U.S. Attorney General Eric Holder listens to a question as he testifies before the Senate Judiciary Committee on Capitol Hill in Washington June 12, 2012. REUTERS/Jonathan Ernst

(Reuters) – The Obama administration on Wednesday defied the Republican-led U.S. House of Representatives, invoking a claim of executive privilege as it refused to turn over some documents related to a Mexican gun-running operation.

U.S. Attorney General Eric Holder listens to a question as he testifies before the Senate Judiciary Committee on Capitol Hill in Washington June 12, 2012. REUTERS/Jonathan Ernst

The move prompted the House Oversight and Government Operations Committee to go ahead with plans to vote on charging U.S. Attorney General Eric Holder with contempt of Congress.

The exchange set up yet another constitutional confrontation – the Supreme Court battle over health care and immigration being the others – between Republicans and the White House.

The “Fast and Furious” operation was meant to help federal law enforcement agents follow the flow of guns from Arizona into Mexico, where they were thought to fall into the hands of violent Mexican drug cartels.

But U.S. agents lost track of many of those weapons, which later were involved in crimes, including the shooting death of U.S. Border Patrol agent Brian Terry. Fast and Furious ran from late 2009 until early 2011.

Word of the botched operation prompted Congress to investigate the Obama administration’s handling of it.

Historically, Congress has had considerable difficulty enforcing contempt citations and has ultimately relied on negotiated settlements following protracted litigation to get the information it has sought.

The Democratic president and congressional Republicans have battled since January, 2011, over everything from budget and tax policy to healthcare, immigration and keeping basic government services running.

Tensions between President Barack Obama and Republicans in Congress are expected to only worsen as the November 6 presidential and congressional elections come closer.

More broadly, the dispute is one of dozens over the past half century between the Congress and the White House, pitting Congress’s investigative authority against the president’s privilege to protect internal communications. An administration official noted that President George W. Bush asserted executive privilege six times while President Bill Clinton asserted it 14 times to protect documents.

Many of the struggles have wound up in the federal courts. Others have led to negotiated agreements.

‘ALL SHOW’

One of the problems Congress faces in these situations is the unwillingness of the Department of Justice to let its prosecutors enforce contempt citations against the executive branch, forcing Congress itself to bring suit in the courts on its own.

“This is all show,” said former House General Counsel Stanley Brand. “There’s no way to enforce these subpoenas. I know the press likes to say, ‘Contempt. Contempt.’ The fact is that in the last 35 years, no Department of Justice will prosecute an executive branch official under the contempt statute, period.”

He noted that when a Democratic Congress tried to pursue contempt charges against Bush Administration, the House had to file a civil law suit that “that took 2-plus years of litigation and they settled it.
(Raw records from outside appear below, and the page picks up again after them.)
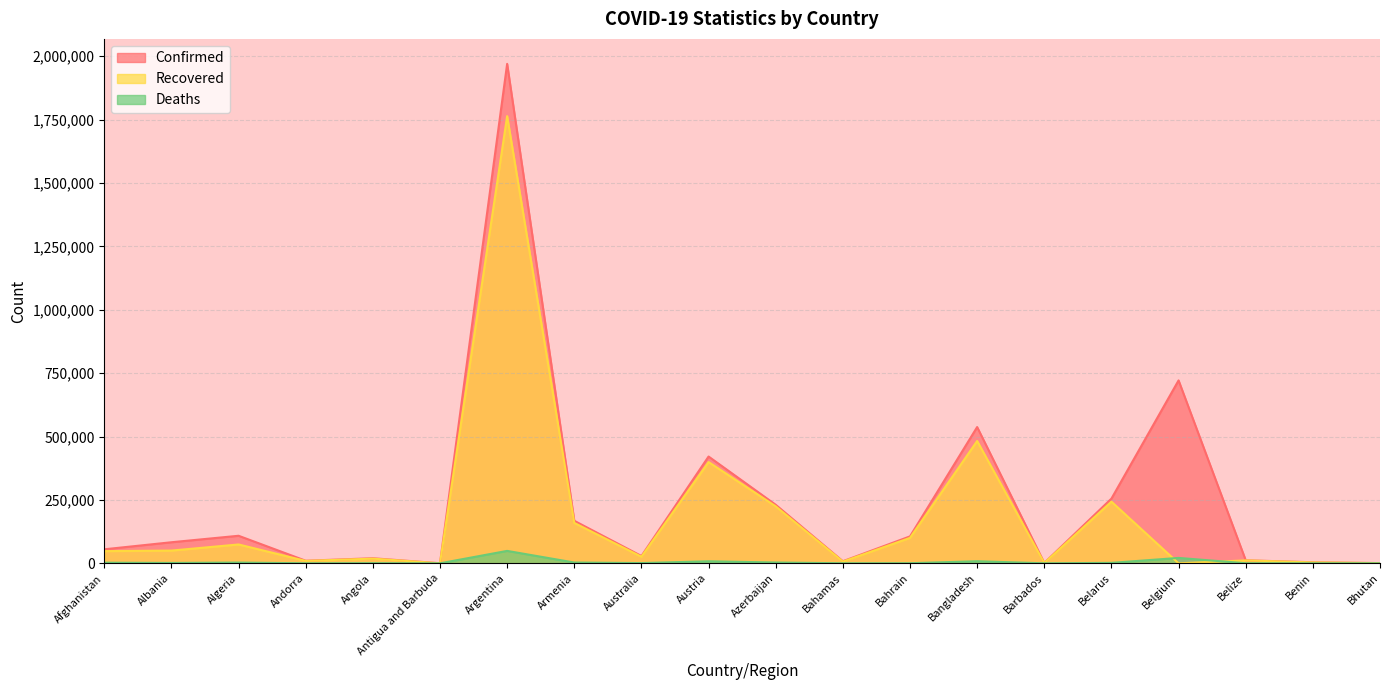

In Deaths, how many points are lower than both neighbors (excluding endpoints)?

6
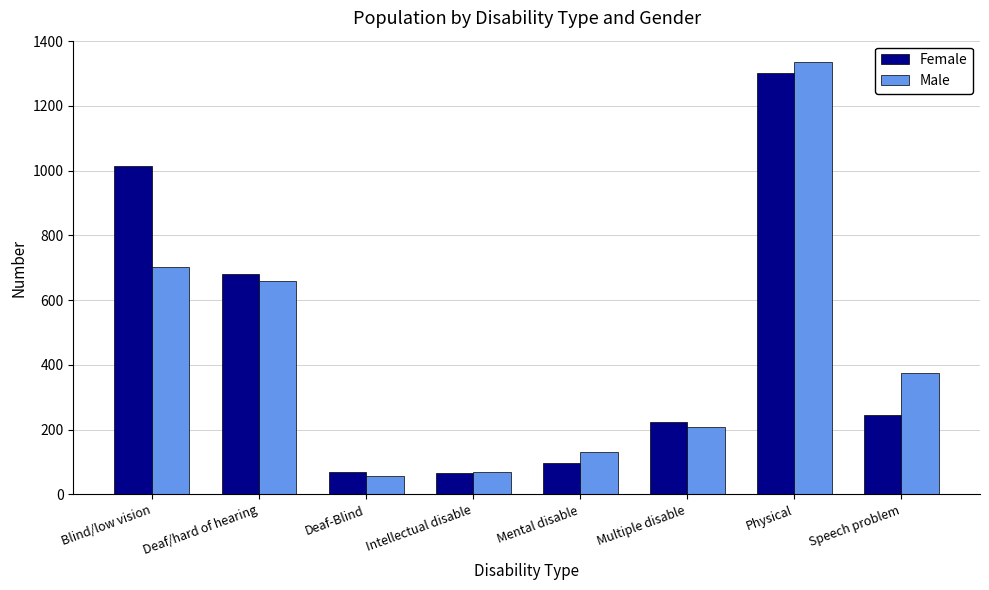

Which category has the highest value in the Female series?

Physical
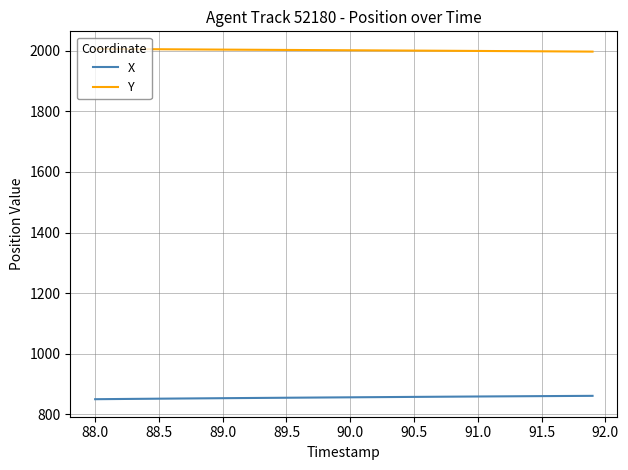

How many lines are shown in the chart?

2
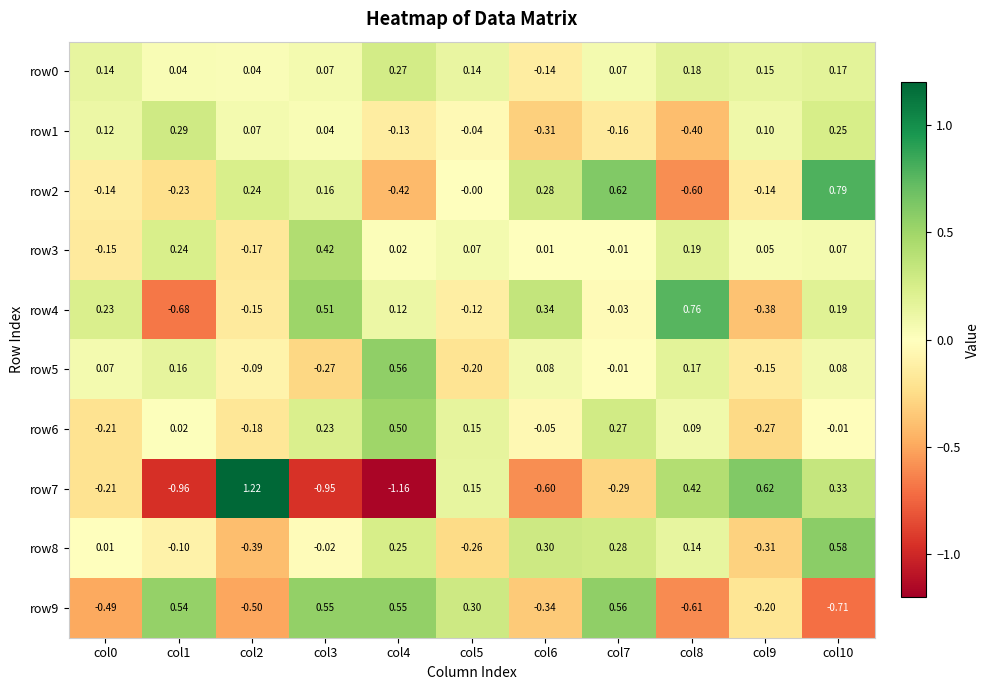

Is the value of row0 at col4 greater than the value of row5 at col3?

Yes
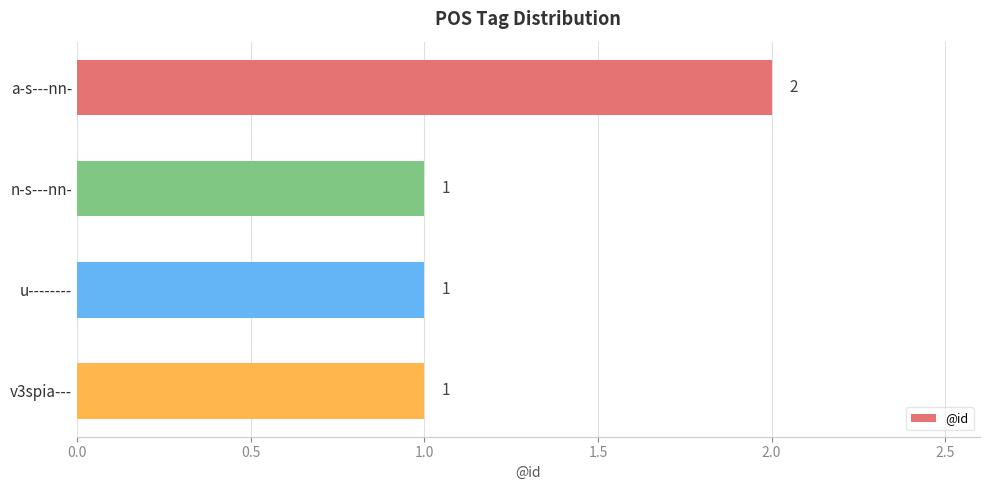

The chart shows a value of 1 at v3spia---. True or false?

True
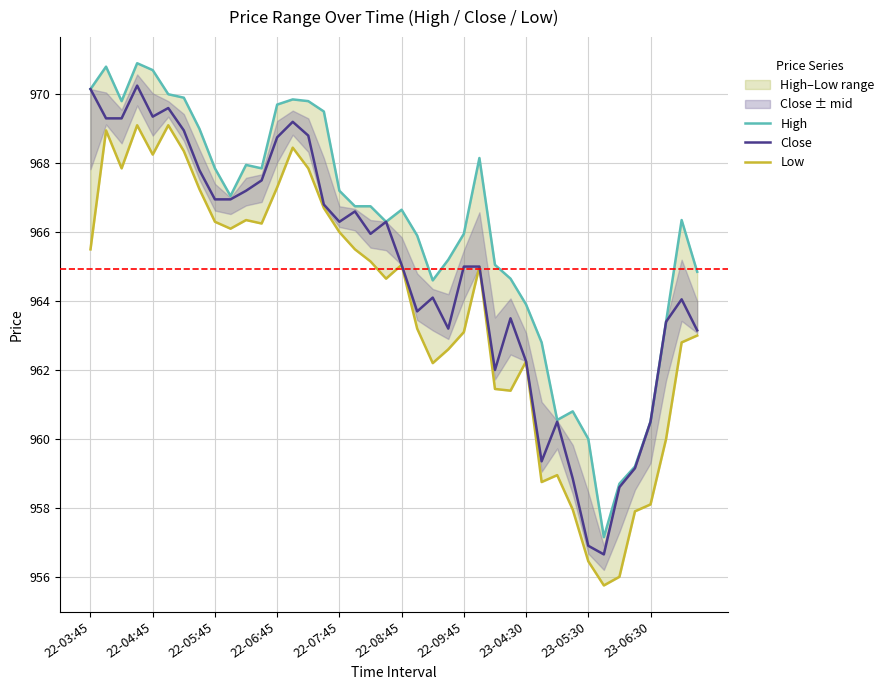

True or false: Close has a value of 1312.0 at 22-08:45.

False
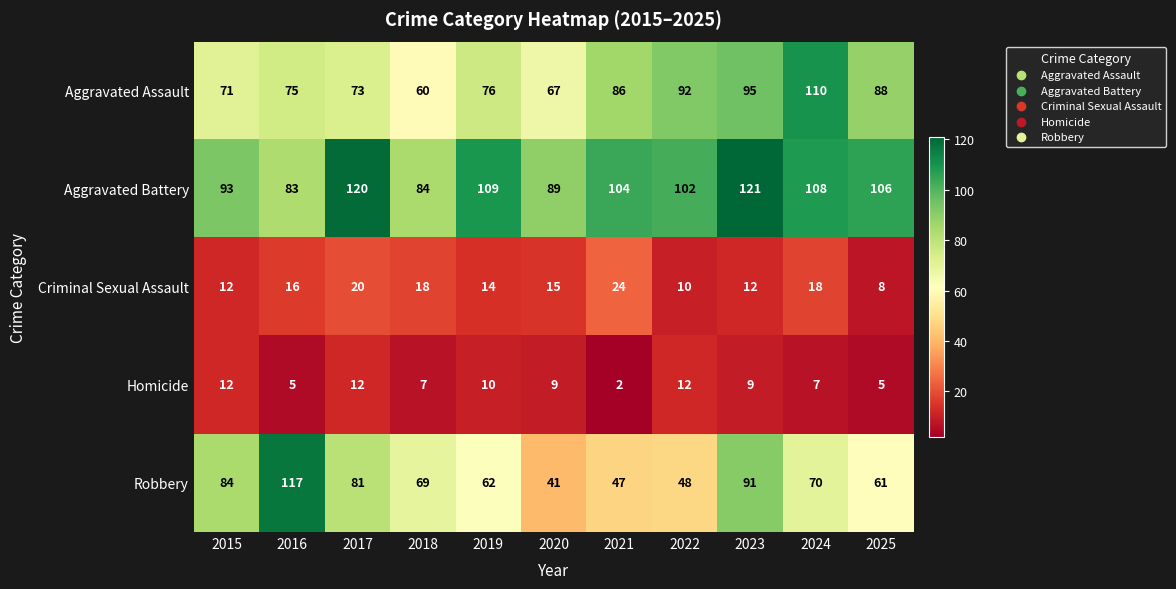

How many data points in Aggravated Battery are less than 104?

5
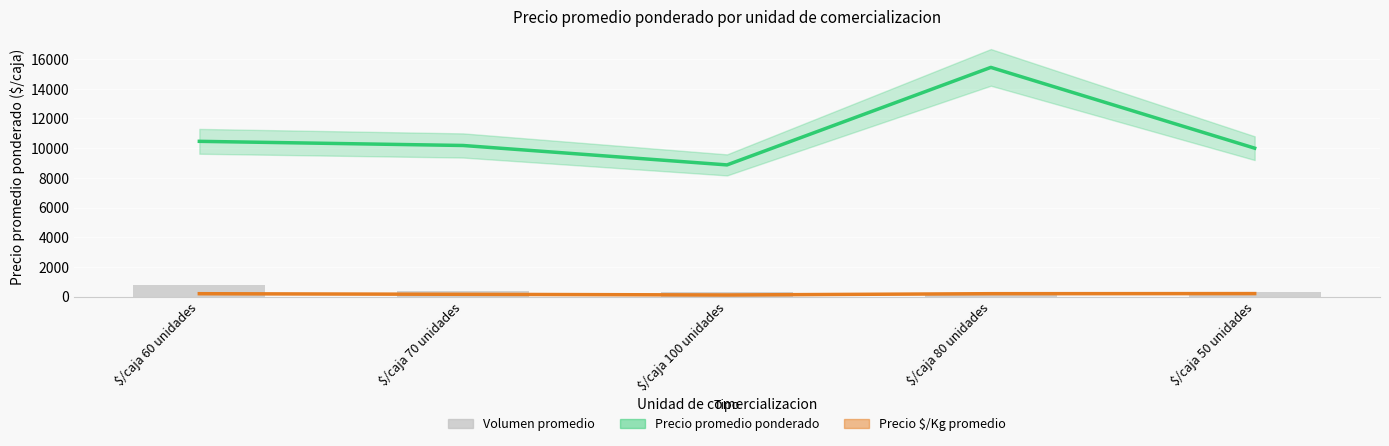

Reading left to right, what are all the values shown in this chart?

Precio promedio ponderado: 10461	10181	8872	15444	10000
Precio $/Kg promedio: 192	151	106	193	200
Volumen promedio: 780	406	336	90	290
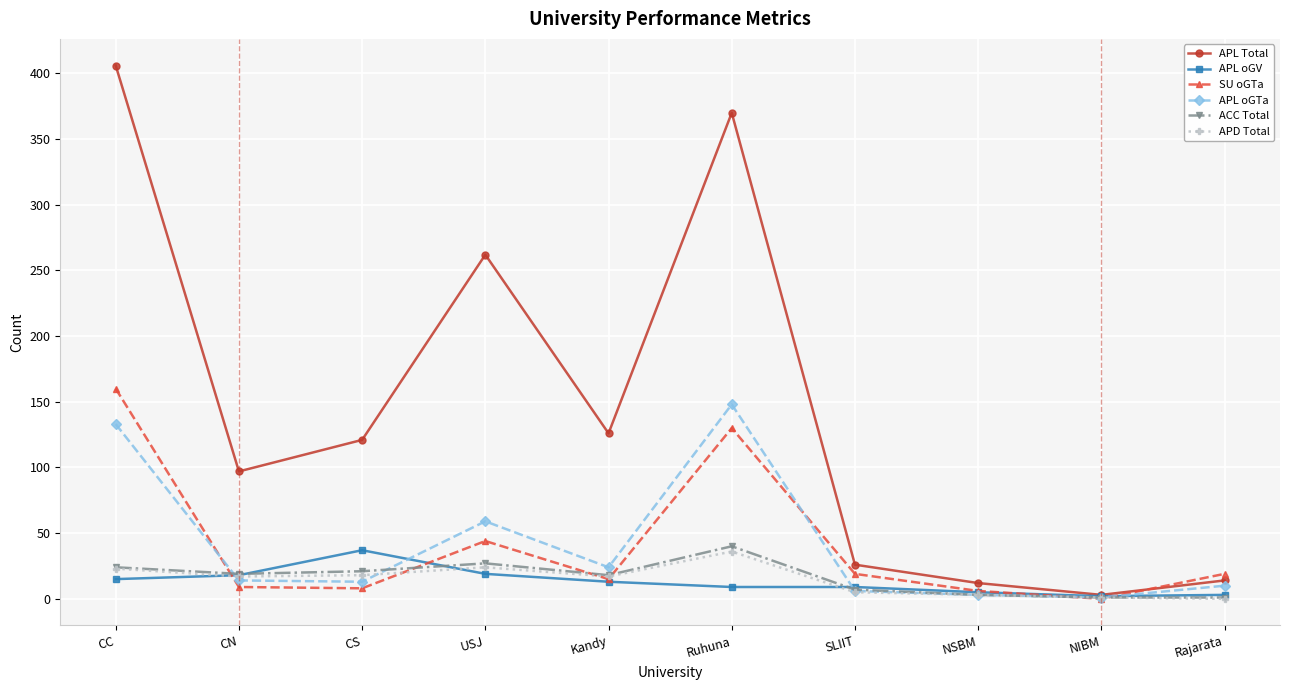

What are all the series names shown in the legend?

APL Total, APL oGV, SU oGTa, APL oGTa, ACC Total, APD Total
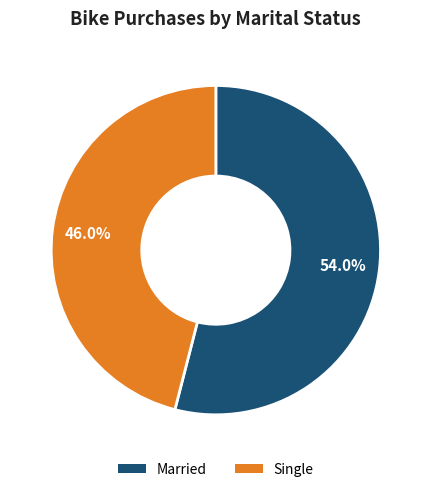

What is the smallest slice in the pie chart?

Single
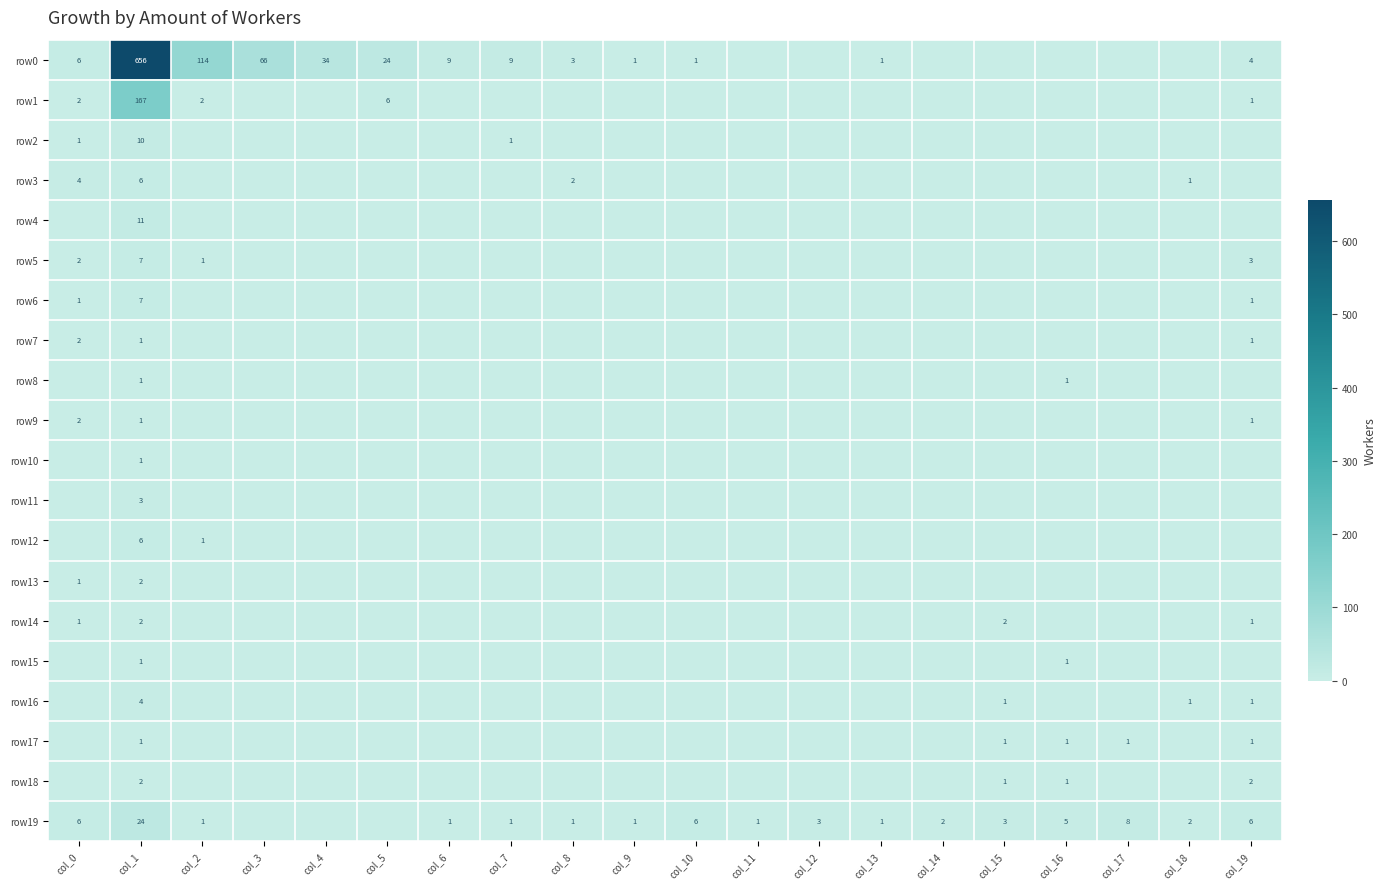

The value of row12 at col_2 is 1. True or false?

True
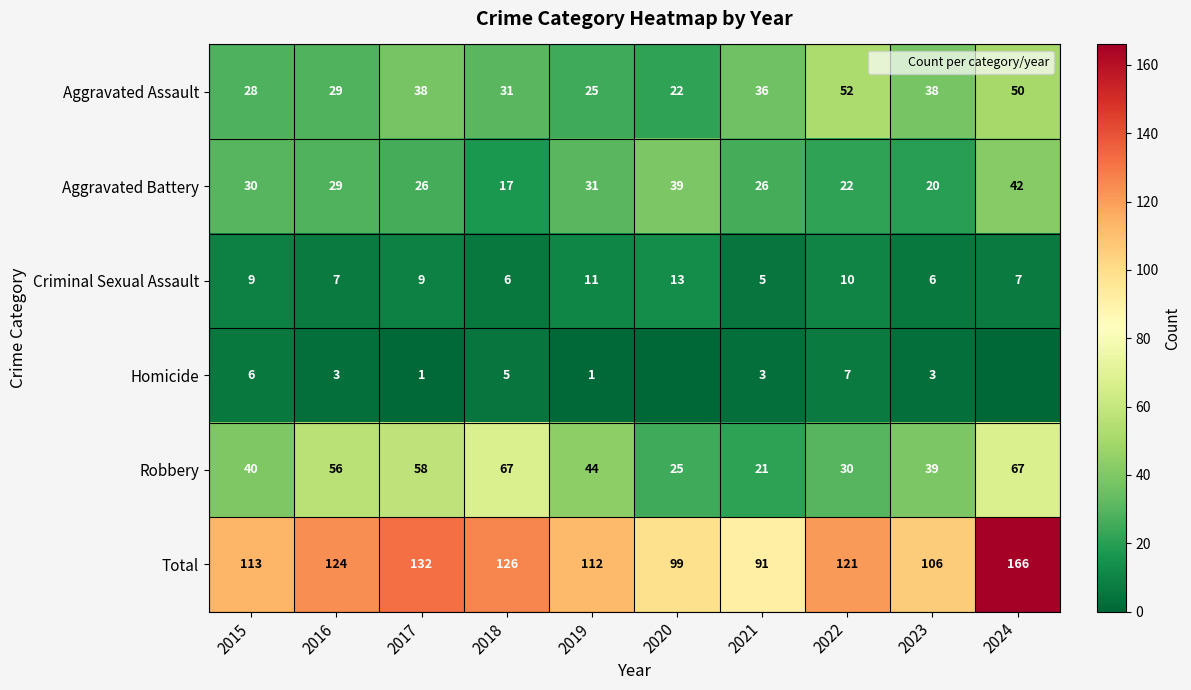

Is it true that Robbery equals 25 at 2020?

True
The chest beating about contempt is silly, because everyone knows it’s not going to get enforced.”

Holder has argued that over the past few months the Justice Department has largely cooperated with Congress by turning over a substantial number of documents to the Republican-led House Oversight and Government Reform Committee.

But committee Chairman Darrell Issa has countered that the Obama administration has been slow to respond to a committee subpoena and has withheld important documents.

“I write now to inform you that the president has asserted executive privilege over relevant … documents,” Deputy Attorney General James Cole wrote to the committee.

Executive privilege allows the White House to argue that some private communications between the president and members of his administration cannot be divulged to Congress.

Holder, in a letter to Obama, set out familiar legal arguments in support of the executive privilege claim. “I am very concerned,” he wrote, “that the compelled production to Congress of internal Executive Branch documents generated in the course of the deliberative process … would have significant damaging consequences” that would “inhibit the candor” of White House deliberations now and in the future.

Issa responded by saying, “This untimely assertion by the Justice Department falls short of any reason to delay today’s proceedings.”

If the House panel votes to charge Holder with contempt, it would then be up to the full House to decide whether to bring that charge against the nation’s top law enforcement officer.

The process could take months or even years of court battles and further poison the political atmosphere in a presidential election year.

For months, the committee and the Justice Department have been in negotiations over documents related to federal law enforcement’s handling of Fast and Furious.

In his letter, Cole stated, “The Department has substantially complied with the outstanding subpoena.” He said the documents being withheld “pertain to sensitive law enforcement activities, including ongoing criminal investigations and prosecutions” or were “generally not appropriate for disclosure.”

But Michael Steel, a spokesman for House Speaker John Boehner said, “Until now, everyone believed that the decisions regarding ‘Fast and Furious’ were confined to the Department of Justice.” He added, “The White House decision to invoke executive privilege implies that White House officials were either involved in the Fast and Furious operation or the cover-up that followed.”